Goal — Retype every line of text in the rows below without changing a word, and leave the pictures out of your answer.

Exercise materials —
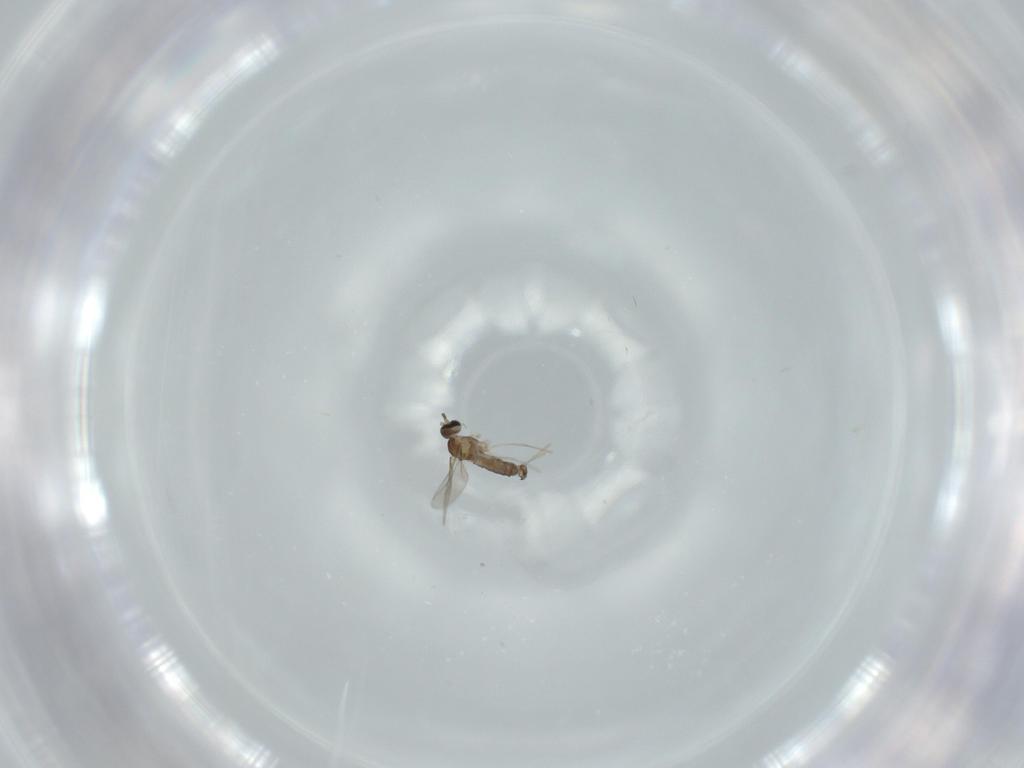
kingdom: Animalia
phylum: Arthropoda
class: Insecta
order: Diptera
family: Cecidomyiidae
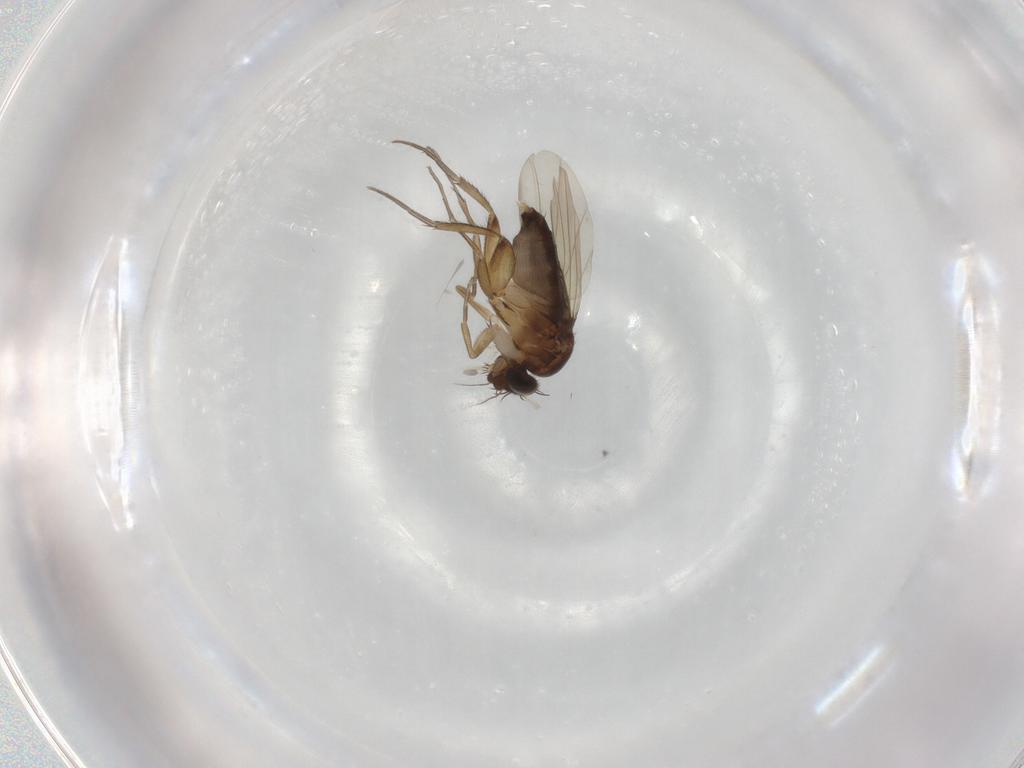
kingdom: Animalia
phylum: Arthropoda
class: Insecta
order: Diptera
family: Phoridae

Task output —
kingdom: Animalia
phylum: Arthropoda
class: Insecta
order: Diptera
family: Cecidomyiidae
kingdom: Animalia
phylum: Arthropoda
class: Insecta
order: Diptera
family: Phoridae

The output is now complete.